Van Bibber answered these different questions to the effect that he had seen young Standish and Mrs. Standish not a half an hour before, and that they were just then taking a cab for Jersey City, whence they were to depart for Chicago.
“The driver who brought them here, and who told me where they were, said they could not have left this place by the time I would reach it,” said the elder brother, doubtfully.
“That’s so,” said the driver of the cab, who had listened curiously. “I brought ’em here not more’n half an hour ago. Just had time to get back to the depot. They can’t have gone long.”
“Yes, but they have,” said Van Bibber. “However, if you get over to Jersey City in time for the 2.30, you can reach Chicago almost as soon as they do. They are going to the Palmer House, they said.”

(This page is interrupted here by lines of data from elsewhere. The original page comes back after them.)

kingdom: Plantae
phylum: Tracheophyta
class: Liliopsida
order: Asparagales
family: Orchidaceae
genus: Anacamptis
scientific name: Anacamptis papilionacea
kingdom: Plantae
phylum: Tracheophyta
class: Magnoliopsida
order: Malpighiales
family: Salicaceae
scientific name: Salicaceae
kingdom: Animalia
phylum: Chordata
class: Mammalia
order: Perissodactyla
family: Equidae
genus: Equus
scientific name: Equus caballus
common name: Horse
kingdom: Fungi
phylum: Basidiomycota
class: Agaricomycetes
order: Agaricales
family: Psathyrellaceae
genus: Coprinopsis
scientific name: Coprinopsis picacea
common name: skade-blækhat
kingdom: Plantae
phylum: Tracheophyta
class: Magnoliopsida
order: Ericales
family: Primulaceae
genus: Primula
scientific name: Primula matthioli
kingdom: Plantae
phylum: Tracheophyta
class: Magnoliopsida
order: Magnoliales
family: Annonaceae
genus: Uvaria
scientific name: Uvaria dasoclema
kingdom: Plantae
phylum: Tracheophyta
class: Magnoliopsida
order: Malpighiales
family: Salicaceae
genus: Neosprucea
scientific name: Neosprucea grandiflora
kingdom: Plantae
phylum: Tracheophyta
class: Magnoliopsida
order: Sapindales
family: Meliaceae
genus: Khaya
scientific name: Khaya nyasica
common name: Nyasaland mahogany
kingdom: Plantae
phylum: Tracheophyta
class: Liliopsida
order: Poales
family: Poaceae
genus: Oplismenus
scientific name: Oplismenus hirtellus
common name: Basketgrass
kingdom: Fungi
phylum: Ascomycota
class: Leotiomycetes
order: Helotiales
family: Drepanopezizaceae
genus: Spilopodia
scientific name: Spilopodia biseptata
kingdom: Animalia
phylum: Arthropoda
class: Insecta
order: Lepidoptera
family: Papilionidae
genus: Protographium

“Thank you, old fellow,” shouted Standish, jumping back into his hansom. “It’s a terrible business. Pair of young fools. Nobody objected to the marriage, only too young, you know. Ever so much obliged.”
“Don’t mention it,” said Van Bibber, politely.
“Now, then,” said that young man, as he approached the frightened couple trembling on the terrace, “I’ve sent your brother off to Chicago. I do not know why I selected Chicago as a place where one would go on a honeymoon. But I’m not used to lying and I’m not very good at it. Now, if you will introduce me, I’ll see what can be done toward getting you two babes out of the woods.”
Standish said, “Miss Cambridge, this is Mr. Cortlandt Van Bibber, of whom you have heard my brother speak,” and Miss Cambridge said she was very glad to meet Mr. Van Bibber even under such peculiarly trying circumstances.
“Now what you two want to do,” said Van Bibber, addressing them as though they were just about fifteen years old and he were at least forty, “is to give this thing all the publicity you can.”
“What?” chorused the two runaways, in violent protest.
“Certainly,” said Van Bibber. “You were about to make a fatal mistake. You were about to go to some unknown clergyman of an unknown parish, who would have married you in a back room, without a certificate or a witness, just like any eloping farmer’s daughter and lightning-rod agent. Now it’s different with you two. Why you were not married respectably in church I don’t know, and I do not intend to ask, but a kind Providence has sent me to you to see that there is no talk nor scandal, which is such bad form, and which would have got your names into all the papers. I am going to arrange this wedding properly, and you will kindly remain here until I send a carriage for you. Now just rely on me entirely and eat your luncheon in peace. It’s all going to come out right–and allow me to recommend the salad, which is especially good.”